Source excerpt>
##########
I bought a Garmin Venu & HRM-Dual recently. Given my experience with these products, I am shocked that Garmin is as popular as they are. How have they made it this far?

How have reviewers like DC Rainmaker given their products such praise? How have Garmin products become so popular in critical industries like aviation? Why is Garmin wasting their time trying to develop features for things like e-Gaming, but ignoring basic features in their products and ecosystem?

With MSRP prices of $399.99 and $69.99 - you would expect more. You would hope that your first thought about the product isn't; it's junk. But..it is...

My experience;

  • Venu supports bluetooth audio and bluetooth phone communication, but does not support broadcasting heart rate information over bluetooth. This is why I had to get an HRM-Dual..
  • ConnectIQ app store looks like a high school project. Do I need to elaborate more?
  • ConnectIQ has no support for in-app payments. If you want to develop apps for Garmin watches, you are responsible for setting up your own payment processing, license activation, billing, etc. 
  • If you want to develop apps for Garmin watches, you have to write in Monkey C. This language isn't exactly difficult, but it isn't common. Because it is used for (as best I can tell) only Garmin devices, the community behind it is exponentially smaller. Practically invisible in the grand scheme of things
  • The Venus smartwatch capabilities are limited, and sets customers up for a disappointing experience. There is support for just simple API Notifications essentially
  • No applications. You would expect there to be apps from products/companies like Strava, Swift, Fulgaz, Belkin Wemo, Philips Hue, and so on. But this fitness watch has zero support from major companies you would expect to be on the ConnectIQ store. The ConnectIQ store is basically a bunch of crappy watchfaces (no offense developers, you don't have much to work with)
##########
Written task 1>
Report each line of the records containing the string "kern". Matching is case-sensitive.

Record set>
##########
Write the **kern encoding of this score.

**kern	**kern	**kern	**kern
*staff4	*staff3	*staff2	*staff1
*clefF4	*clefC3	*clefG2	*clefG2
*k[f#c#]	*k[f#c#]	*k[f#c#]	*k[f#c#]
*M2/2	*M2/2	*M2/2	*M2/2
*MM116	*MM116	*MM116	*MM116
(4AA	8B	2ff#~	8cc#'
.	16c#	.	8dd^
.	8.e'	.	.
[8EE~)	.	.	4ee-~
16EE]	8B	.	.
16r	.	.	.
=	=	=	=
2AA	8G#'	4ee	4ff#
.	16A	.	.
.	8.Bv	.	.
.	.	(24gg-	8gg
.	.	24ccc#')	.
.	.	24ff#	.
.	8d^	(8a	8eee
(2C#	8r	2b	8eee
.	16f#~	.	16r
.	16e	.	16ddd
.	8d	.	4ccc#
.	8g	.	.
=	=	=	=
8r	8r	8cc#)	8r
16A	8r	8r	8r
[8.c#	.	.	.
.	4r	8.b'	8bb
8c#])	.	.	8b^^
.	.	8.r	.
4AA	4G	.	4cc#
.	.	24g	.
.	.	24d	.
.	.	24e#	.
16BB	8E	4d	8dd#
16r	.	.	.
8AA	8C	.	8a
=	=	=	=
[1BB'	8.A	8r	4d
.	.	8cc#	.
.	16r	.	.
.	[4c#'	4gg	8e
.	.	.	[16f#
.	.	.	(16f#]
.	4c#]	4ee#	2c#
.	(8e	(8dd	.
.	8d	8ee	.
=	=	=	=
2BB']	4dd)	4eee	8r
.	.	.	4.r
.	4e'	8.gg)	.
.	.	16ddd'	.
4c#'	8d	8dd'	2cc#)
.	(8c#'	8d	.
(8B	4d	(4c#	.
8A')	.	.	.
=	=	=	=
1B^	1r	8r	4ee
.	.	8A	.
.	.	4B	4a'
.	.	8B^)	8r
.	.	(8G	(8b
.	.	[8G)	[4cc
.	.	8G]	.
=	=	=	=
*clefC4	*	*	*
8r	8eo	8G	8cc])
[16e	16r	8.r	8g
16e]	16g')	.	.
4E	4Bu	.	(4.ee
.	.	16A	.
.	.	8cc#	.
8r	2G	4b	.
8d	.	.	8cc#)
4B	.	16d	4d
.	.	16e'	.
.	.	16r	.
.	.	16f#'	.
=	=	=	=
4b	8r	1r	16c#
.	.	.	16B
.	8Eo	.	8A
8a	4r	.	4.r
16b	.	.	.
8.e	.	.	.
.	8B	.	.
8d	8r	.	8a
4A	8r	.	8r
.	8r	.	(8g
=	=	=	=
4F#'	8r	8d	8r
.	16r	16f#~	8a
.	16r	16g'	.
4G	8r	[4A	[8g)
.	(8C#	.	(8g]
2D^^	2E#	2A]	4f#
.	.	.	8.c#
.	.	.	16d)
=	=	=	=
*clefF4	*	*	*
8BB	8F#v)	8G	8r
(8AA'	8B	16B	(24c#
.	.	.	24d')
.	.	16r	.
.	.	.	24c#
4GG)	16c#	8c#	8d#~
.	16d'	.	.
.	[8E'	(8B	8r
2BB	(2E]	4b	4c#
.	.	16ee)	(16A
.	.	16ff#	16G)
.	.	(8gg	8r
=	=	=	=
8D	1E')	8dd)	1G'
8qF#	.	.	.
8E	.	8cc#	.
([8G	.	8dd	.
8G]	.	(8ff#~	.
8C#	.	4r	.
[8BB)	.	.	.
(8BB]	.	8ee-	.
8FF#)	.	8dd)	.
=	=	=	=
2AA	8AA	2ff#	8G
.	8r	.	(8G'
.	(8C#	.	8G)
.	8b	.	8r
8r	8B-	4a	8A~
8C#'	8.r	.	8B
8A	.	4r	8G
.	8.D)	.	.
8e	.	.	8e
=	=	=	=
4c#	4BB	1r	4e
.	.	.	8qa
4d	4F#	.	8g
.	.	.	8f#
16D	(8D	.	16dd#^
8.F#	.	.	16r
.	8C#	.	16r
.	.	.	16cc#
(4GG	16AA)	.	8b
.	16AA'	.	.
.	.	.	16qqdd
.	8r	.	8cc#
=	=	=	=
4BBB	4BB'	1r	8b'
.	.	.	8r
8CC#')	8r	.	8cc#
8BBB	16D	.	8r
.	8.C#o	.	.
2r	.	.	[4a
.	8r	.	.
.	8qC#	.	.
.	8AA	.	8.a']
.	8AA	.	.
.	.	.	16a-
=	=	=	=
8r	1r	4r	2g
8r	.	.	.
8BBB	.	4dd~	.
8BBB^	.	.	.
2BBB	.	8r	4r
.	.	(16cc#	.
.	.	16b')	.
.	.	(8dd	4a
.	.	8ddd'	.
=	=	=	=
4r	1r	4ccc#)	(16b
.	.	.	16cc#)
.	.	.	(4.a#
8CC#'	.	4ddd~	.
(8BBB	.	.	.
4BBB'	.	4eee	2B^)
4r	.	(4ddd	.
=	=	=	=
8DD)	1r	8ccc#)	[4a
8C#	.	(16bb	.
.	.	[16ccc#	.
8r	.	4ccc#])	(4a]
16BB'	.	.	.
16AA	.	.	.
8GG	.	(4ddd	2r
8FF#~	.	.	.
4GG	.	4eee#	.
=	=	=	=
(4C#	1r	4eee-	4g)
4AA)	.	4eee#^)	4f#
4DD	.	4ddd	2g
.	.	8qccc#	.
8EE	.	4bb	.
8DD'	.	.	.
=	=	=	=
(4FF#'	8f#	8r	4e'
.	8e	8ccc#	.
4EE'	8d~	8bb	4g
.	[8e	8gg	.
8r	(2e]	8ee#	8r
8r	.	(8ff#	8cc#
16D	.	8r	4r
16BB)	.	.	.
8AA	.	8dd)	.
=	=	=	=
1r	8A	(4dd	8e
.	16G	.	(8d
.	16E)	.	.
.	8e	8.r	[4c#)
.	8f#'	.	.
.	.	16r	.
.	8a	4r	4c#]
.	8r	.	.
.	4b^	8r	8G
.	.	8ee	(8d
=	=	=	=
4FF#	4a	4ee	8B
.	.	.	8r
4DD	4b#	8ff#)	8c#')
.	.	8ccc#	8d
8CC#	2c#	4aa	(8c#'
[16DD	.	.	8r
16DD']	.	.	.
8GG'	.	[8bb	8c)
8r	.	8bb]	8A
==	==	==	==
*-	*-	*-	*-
##########
Written task 2>
According to the Garmin post, which programming language do you have to use to develop apps for Garmin watches?

Written response 1>
Write the **kern encoding of this score.
**kern	**kern	**kern	**kern

Written response 2>
Monkey C.